In their research, Bowcock and her colleagues obtained and examined DNA samples from about 10,000 patients, made available through the National Psoriasis Victor Henschel BioBank, as well as DNA samples from collaborators in Michigan, Utah, California, Toronto and Newfoundland.
The researchers also found 15 other rare mutations in CARD14. In a finding that Bowcock says is statistically significant, these mutations occurred more often in 6,000 patients with psoriasis than they did in 4,000 people who did not have the disease.
How CARD14 mutations spark psoriasis
Here’s how Bowcock and her colleagues believe that mutations in CARD14 are linked to psoriasis.

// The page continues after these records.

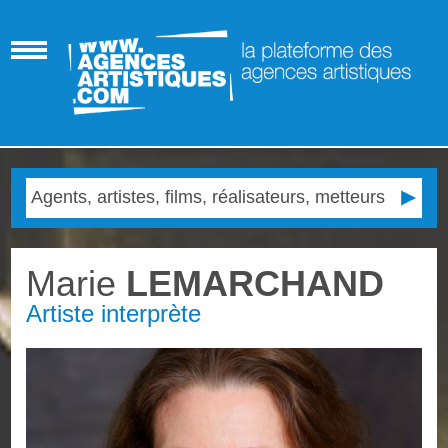
Marie
LEMARCHAND
Artiste interprète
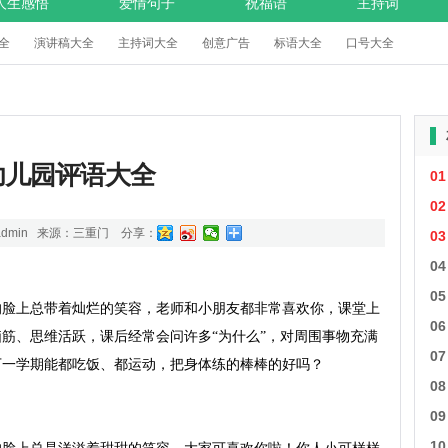
人生感悟
爱情句子
祝福语
主持词
全
演讲稿大全
主持词大全
创意广告
标语大全
口号大全
幼儿园评语大全
01
02
dmin 来源：
三重门
分享：
03
04
05
的脸上总带着灿烂的笑容，老师和小朋友都非常喜欢你，课堂上
06
筋、思维活跃，课后经常会问许多“为什么”，对周围事物充满
07
一学期能都吃饭、都运动，把身体练的棒棒的好吗？

08
09
10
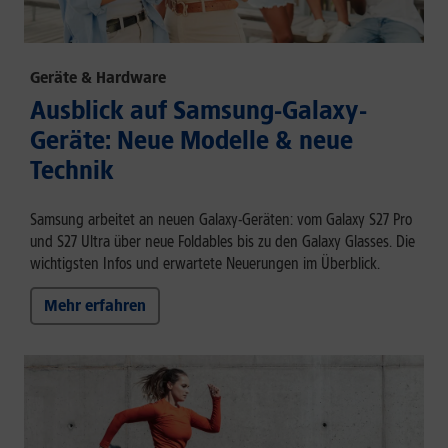
Geräte & Hardware
Ausblick auf Samsung-Galaxy-
Geräte: Neue Modelle & neue
Technik
Samsung arbeitet an neuen Galaxy-Geräten: vom Galaxy S27 Pro
und S27 Ultra über neue Foldables bis zu den Galaxy Glasses. Die
wichtigsten Infos und erwartete Neuerungen im Überblick.
Mehr erfahren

Their research showed that, in specialized skin cells called keratinocytes, mutations in CARD14 increase the activity of a protein that turns on genes. This protein increases the production of certain molecules that attract inflammatory cells to the skin. This process unleashes the vicious cycle of inflammation that’s seen in psoriasis.
Psoriasis affects the life cycle of skin cells, causing them to mature rapidly in just a few days and accumulate to form thick, scaly patches. In patients with CARD14 mutations, the study showed that the gene’s activity increased in the skin’s upper layers, where the flakiness that characterizes psoriasis appears.
Bowcock says the discovery of the gene linked to plaque psoriasis suggests promise for the next step: finding effective treatments and, the scientists hope, a pathway to a cure. She is excited by the discovery because “it really starts to allow us to put together a pathway leading to psoriasis, going directly from triggers in the skin, to the immune cell, and then back to the skin. We now want to understand this pathway better.”
Bowcock says she wants to start screening for novel drugs that disrupt this pathway. With funds from a two-year, $200,000 Psoriasis Foundation Translational Grant she received earlier this year, she plans to use a mouse with an altered CARD14 gene that will potentially develop psoriasis and psoriatic arthritis. The researchers would then be able to test these novel drugs as possible treatments for psoriatic diseases.